On Tue, Feb 19, 2013 at 11:07:13PM -0500, Jason Ferrara wrote:
When running a dagman job with approximately 10000 nodes, I'm
seeing occasional random job failures with
02/19/13 22:16:14 Starting a VANILLA universe job with ID: 240791.0
02/19/13 22:16:14 IWD: /my/data/dir
02/19/13 22:16:14 About to exec /home/jferrara/bin/myprog.py
/my/input/dir/infile
02/19/13 22:16:14 Running job as user jferrara
02/19/13 22:16:15 Create_Process(/home/jferrara/bin/myprog.py):
child failed because PRIV_USER_FINAL process was still root before
exec()
02/19/13 22:16:15 Create_Process(/home/jferrara/bin/myprog.py,
/my/input/dir/infile, ...) failed: (errno=666666: 'Unknown error
666666')
02/19/13 22:16:15 Failed to start job, exiting
in the Starter log.
This is on a setup with one central manager and 6 execute systems,
all running linux.
Where and when the jobs fail seem completely random. Often I can get
through all 10000 jobs without a failure.
Does anyone have any idea whats going on or have any suggestions on
how to debug this?
Possibly you landed on a misconfigured machine?

Human body pose keypoint data:

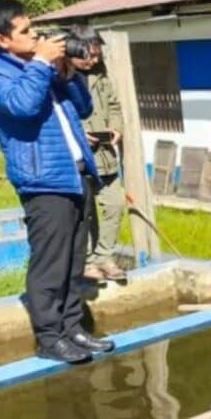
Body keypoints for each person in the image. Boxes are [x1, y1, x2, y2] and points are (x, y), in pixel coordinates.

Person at [0, 0, 114, 362]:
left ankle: (72, 327)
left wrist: (67, 73)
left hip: (75, 174)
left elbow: (84, 108)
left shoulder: (39, 68)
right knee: (50, 263)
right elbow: (22, 107)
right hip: (43, 181)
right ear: (2, 40)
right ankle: (49, 337)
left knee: (74, 260)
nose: (36, 36)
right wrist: (42, 63)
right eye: (25, 31)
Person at [69, 25, 127, 282]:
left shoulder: (100, 76)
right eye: (89, 55)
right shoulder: (62, 80)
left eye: (97, 55)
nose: (93, 60)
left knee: (115, 203)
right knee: (85, 212)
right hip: (79, 159)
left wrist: (116, 128)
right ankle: (88, 261)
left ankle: (105, 255)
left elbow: (114, 105)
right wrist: (80, 134)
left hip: (105, 155)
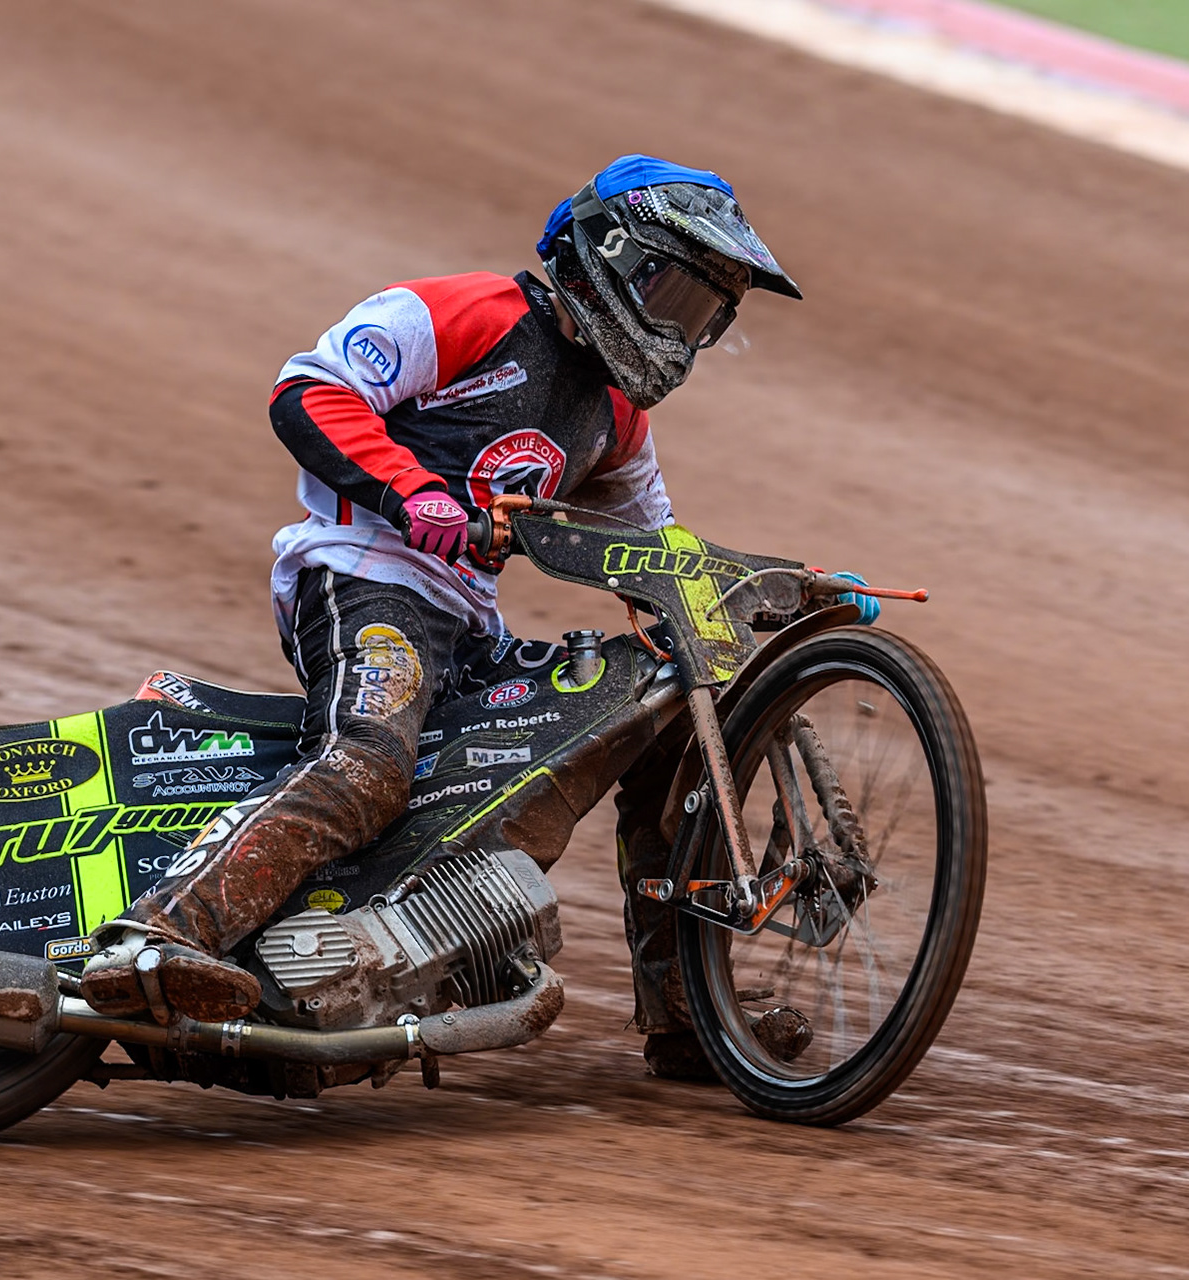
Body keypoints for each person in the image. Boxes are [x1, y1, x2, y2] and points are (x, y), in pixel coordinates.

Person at [82, 155, 803, 1054]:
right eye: (677, 296)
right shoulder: (470, 313)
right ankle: (157, 937)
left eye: (705, 314)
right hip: (359, 575)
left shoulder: (618, 418)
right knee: (370, 766)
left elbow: (657, 557)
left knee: (661, 718)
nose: (682, 332)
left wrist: (773, 597)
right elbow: (310, 391)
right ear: (612, 256)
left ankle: (691, 1022)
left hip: (467, 623)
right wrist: (418, 495)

● Task details
State how many execute systems are in the setup described in the forum post. The rows were drawn from a different source than the forum post.

● Answer space
The setup has six execute systems.